What's the file that http-01 challenge requires at challenge?


I’m using http-01 challenge. To better understand what I’m doing, I want to know what is the file that certbot (using webroot mode) puts inside .well-known/acme-challenge/TOKEN to complete the challenge.

Can you help me?

Thank you!

Hi @matheuslc

The HTTP-01 challenge mechanics are defined as part of the ACME protocol. If you want the really nitty gritty details you’d be interested in reading ACME draft-07, Section 8.3. That describes the overall HTTP-01 challenge.

The contents of the file itself are an ACME key authorization which Section 8.1 describes. Key authorizations are used with the other challenge types as well.

The condensed explanation is that Certbot creates an ACME account & keypair for you when you run it initially and register an account. The public key of that account keypair gets registered with the ACME server (Let’s Encrypt in this case).

When it comes time to prove ownership of a domain Certbot tells the server it wants to be authorized for the domain. The server sends back a pending authorization that has a HTTP-01 challenge as one option for completing the authorization. That HTTP-01 challenge comes with a random token and Certbot takes the token and uses your ACME account private key and the token to creates a key authorization string as described in Section 8.1. The key authorization string is then put in a file identified by the random token and then placed in .well-known/acme-challenge/ for the ACME server to check.

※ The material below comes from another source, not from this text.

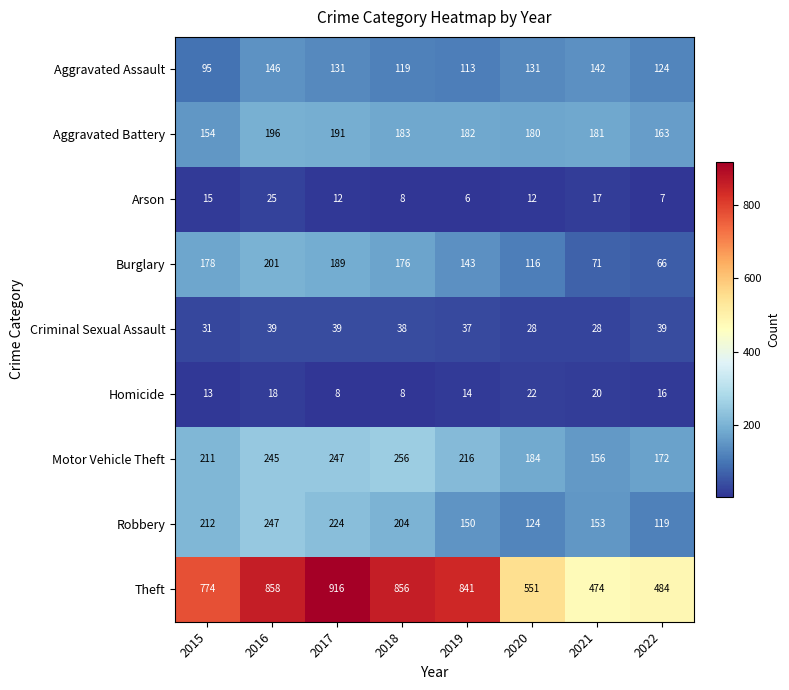

List the series in order of their peak value, highest first.

Theft, Motor Vehicle Theft, Robbery, Burglary, Aggravated Battery, Aggravated Assault, Criminal Sexual Assault, Arson, Homicide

When the ACME server sends a HTTP request to yourdomain/.well-known/acme-challenge/TOKEN it can look at the key authorization string from inside that file and validate it with the token and the public key known for your account. If it checks out then your ACME account is considered authorized to issue certificates for that domain.

Hope that helps explain somewhat!


A simpler way to put this might be to say that the certificate authority chooses each time what the file name and contents should be. There is no way to predict them ahead of time because they are randomly chosen by the CA. And there’s no way to re-use one from an old challenge for a new challenge¹.

The ACME client, like Certbot or acme.sh or whatever other software you’re using, is told each time that the CA now expects a particular file at a particular place. The client will then have to respond by creating the requested file, which in turn proves to the CA that whoever is running the client is someone who actually has the ability to update /.well-known/acme-challenge on that server.